Japan relies on the Middle East for around 95 percent of its crude supplies, with roughly 70 percent shipped through the Strait of Hormuz, which ?has been effectively closed following U.S. and Israeli attacks on Iran.
Akira Nagatsuma, a member of the Centrist Reform Alliance opposition party, told Reuters that an official from the Japan Organization for Metals and Energy Security (JOGMEC) at the Shibushi national oil storage base said it had received the directive from the Agency for Natural Resources and Energy (ANRE) on Friday.
Details such as the timing of the release remain unclear, Nagatsuma said.
It was not immediately clear if any other storage bases received the same instruction.
An official at ANRE, under the Ministry of Economy, Trade and Industry (METI), declined to comment.

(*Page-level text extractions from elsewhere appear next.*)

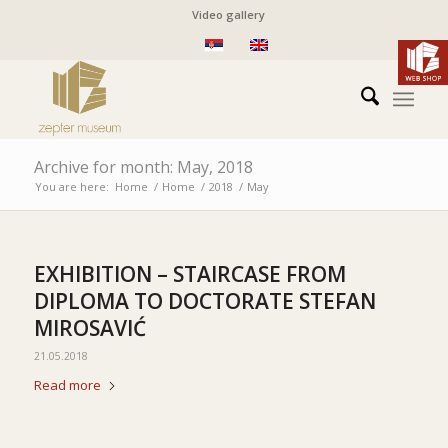
Video gallery
Archive for month: May, 2018
You are here:
Home
/
Home
/
2018
/
May
EXHIBITION – STAIRCASE FROM
DIPLOMA TO DOCTORATE STEFAN
MIROSAVIĆ
21.05.2018
Read more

The Shibushi base was not immediately available for comment, while JOGMEC could not be reached outside office hours.
The Shibushi site in southern Japan is one of the locations where the country’s strategic oil stocks are stored.
Crude oil spill draws large response
Cleanup operations are continuing in the Gulf of Mexico near Grand Isle, Louisiana, after a crude oil spill linked to the Louisiana Offshore Oil Port (LOOP) prompted a large-scale response led by federal and state authorities.

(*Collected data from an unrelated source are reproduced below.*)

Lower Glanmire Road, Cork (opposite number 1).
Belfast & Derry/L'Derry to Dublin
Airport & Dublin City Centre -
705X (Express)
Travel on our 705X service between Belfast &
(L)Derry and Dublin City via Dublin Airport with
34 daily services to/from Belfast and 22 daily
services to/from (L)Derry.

A Unified Command consisting of the U.S. Coast Guard, the Louisiana Oil Spill Coordinator’s Office (LOSCO), and LOOP has been coordinating the response since February 27 following the discovery of crude oil near the offshore facility the previous day.
According to the latest update released March 7, officials now estimate that approximately 31,500 gallons (about 750 barrels) of crude oil were discharged following an offshore mechanical failure at the LOOP facility on February 26. The source of the leak has since been secured, and response teams have already recovered an estimated 27,888 gallons (664 barrels) of oil from the water.
USA defends waiver on Russian oil sanctions
Trump administration officials on Sunday defended a decision to temporarily lift some sanctions on Russianoil and predicted that a sharp increase in gasoline prices resulting from the Iran war would last only weeks.
Appearing on multiple TV talk shows, Energy Secretary Chris Wright and U.S. Ambassador to the United Nations Mike Waltz said a waiver issued last week to allow Indian purchases of Russian oil would alleviate pressure on the global market.
“It’s a 30-day pause to allow, which is just kind of common sense, to allow the millions and millions of barrels of oil that are sitting out on ships to go to Indian refineries,” Waltz said on NBC’s “Meet the Press.”
Wright told CNN’s “State of the Union” that the waiver can help “tamp this fear of shortage of oil, tamp the price spikes and the concerns we see in the marketplace.”
With the war now in its second week and no end in sight, Americans are grappling with higher prices at the pump, a new complicating factor for the U.S. economy, which unexpectedly lost 92,000 jobs in February.
Iran picks latestleader as escalating war deepens oil shock
Iran picked a new supreme leader and kept up attacks on the ninth day of the war in the Middle East, hitting a water plant in Bahrain, while Israel struck fuel depots in Tehran and threatened the Islamic Republic’s power grid.
The attacks overnight into Sunday came as Arab states across the Persian Gulf continued to face incoming missiles and drones from Iran, which said it had the capacity to sustain the war for months. The Red Crescent warned of toxic acid rain following the Israeli strikes. Tehran didn’t disclose the identity of the new leader.
President Donald Trump said the US will consider widening its strikes on the Islamic Republic in a conflict that’s upended energy markets and caused mass flight disruptions.
The United Arab Emirates, Kuwait, Saudi Arabia and Bahrain said they intercepted Iranian attacks overnight. The UAE and Kuwait began reducing oil production amid the near-closure of the crucial Strait of Hormuz, through which about a fifth of the world’s energy exports transit.
A water desalination plant in Bahrain sustained material damage following an Iranian drone attack, the country’s government said, adding that there was no impact on water supplies.